Exercise. Your answer must be every line of the data that holds the string "como".

(Stored data entries)
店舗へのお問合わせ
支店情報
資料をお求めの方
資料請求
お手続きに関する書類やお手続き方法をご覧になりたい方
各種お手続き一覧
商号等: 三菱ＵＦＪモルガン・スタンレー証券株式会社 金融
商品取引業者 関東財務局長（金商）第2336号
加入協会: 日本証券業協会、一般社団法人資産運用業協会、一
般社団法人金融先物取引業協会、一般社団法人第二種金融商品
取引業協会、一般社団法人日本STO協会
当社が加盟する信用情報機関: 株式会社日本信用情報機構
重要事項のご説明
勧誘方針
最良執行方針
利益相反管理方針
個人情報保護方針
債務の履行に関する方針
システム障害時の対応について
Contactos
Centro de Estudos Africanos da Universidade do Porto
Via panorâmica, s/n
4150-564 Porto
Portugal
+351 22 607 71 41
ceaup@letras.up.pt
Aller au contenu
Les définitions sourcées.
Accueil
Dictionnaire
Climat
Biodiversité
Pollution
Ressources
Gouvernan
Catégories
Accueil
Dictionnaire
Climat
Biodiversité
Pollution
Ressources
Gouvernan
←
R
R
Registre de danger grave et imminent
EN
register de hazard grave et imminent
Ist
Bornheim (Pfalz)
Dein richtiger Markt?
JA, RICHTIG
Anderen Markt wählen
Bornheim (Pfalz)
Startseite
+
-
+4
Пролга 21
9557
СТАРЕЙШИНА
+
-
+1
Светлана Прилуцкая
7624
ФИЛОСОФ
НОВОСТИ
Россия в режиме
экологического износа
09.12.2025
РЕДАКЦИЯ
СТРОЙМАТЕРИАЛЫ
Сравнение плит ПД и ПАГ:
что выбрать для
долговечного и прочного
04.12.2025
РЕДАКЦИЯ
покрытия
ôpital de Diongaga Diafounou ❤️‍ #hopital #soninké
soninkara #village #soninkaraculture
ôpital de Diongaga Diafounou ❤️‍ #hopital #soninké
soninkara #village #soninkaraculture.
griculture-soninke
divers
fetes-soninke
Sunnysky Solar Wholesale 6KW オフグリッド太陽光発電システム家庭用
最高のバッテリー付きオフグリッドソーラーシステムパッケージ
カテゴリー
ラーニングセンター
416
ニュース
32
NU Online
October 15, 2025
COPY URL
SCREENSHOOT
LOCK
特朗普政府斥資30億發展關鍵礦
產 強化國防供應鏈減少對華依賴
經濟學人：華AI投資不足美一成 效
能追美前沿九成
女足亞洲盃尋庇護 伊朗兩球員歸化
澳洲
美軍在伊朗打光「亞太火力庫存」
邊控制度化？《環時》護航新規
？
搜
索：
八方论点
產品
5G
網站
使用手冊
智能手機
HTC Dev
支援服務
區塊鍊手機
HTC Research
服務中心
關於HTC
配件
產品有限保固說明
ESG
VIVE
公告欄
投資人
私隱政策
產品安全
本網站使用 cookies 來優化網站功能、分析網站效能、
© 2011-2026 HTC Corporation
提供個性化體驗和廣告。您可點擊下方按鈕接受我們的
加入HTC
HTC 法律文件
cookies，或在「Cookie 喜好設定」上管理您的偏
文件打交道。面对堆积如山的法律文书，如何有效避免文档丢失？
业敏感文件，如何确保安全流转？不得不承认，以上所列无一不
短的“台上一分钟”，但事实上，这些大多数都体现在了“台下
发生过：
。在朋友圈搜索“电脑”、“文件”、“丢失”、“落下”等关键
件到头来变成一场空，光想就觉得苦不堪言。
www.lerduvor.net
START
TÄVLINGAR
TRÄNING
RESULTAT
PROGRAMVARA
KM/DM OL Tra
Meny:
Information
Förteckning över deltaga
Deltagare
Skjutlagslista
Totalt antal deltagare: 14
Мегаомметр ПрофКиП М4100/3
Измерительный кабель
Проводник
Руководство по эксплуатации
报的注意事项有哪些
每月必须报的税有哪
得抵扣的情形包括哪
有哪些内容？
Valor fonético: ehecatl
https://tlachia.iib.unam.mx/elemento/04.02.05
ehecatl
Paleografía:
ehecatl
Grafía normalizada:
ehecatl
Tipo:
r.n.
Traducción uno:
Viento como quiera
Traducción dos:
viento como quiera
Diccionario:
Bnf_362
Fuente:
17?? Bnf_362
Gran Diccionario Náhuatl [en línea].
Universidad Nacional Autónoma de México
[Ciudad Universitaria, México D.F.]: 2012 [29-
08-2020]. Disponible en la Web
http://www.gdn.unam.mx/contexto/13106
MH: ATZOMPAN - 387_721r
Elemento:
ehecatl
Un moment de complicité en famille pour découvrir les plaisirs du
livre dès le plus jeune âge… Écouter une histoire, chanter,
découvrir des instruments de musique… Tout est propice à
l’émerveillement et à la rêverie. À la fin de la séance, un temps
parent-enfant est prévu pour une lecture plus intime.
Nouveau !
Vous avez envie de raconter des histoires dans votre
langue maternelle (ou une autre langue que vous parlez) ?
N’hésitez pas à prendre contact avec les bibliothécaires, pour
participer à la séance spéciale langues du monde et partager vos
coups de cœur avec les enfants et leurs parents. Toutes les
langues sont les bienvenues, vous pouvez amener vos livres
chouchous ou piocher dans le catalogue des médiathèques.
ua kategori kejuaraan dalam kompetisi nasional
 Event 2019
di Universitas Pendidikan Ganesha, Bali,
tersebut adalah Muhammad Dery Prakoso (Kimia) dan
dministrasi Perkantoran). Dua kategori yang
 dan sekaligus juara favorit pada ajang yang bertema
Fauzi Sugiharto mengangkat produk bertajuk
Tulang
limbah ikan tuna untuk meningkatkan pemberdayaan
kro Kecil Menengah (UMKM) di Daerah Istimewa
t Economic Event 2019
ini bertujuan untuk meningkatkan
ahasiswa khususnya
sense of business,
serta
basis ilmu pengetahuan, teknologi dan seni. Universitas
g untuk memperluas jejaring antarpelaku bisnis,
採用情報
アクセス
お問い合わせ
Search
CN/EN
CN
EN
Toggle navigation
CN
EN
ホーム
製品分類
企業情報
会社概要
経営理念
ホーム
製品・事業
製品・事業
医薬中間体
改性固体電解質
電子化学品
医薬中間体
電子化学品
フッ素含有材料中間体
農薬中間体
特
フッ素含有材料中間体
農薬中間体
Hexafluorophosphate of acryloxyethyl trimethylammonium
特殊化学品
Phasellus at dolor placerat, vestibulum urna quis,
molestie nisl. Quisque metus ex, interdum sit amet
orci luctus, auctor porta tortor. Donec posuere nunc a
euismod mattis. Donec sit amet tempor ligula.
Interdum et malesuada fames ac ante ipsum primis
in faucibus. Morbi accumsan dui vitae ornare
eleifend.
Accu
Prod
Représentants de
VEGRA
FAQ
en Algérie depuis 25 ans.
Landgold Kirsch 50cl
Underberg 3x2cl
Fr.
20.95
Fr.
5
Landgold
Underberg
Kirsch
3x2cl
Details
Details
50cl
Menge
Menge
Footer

Response to this task.
Viento como quiera
viento como quiera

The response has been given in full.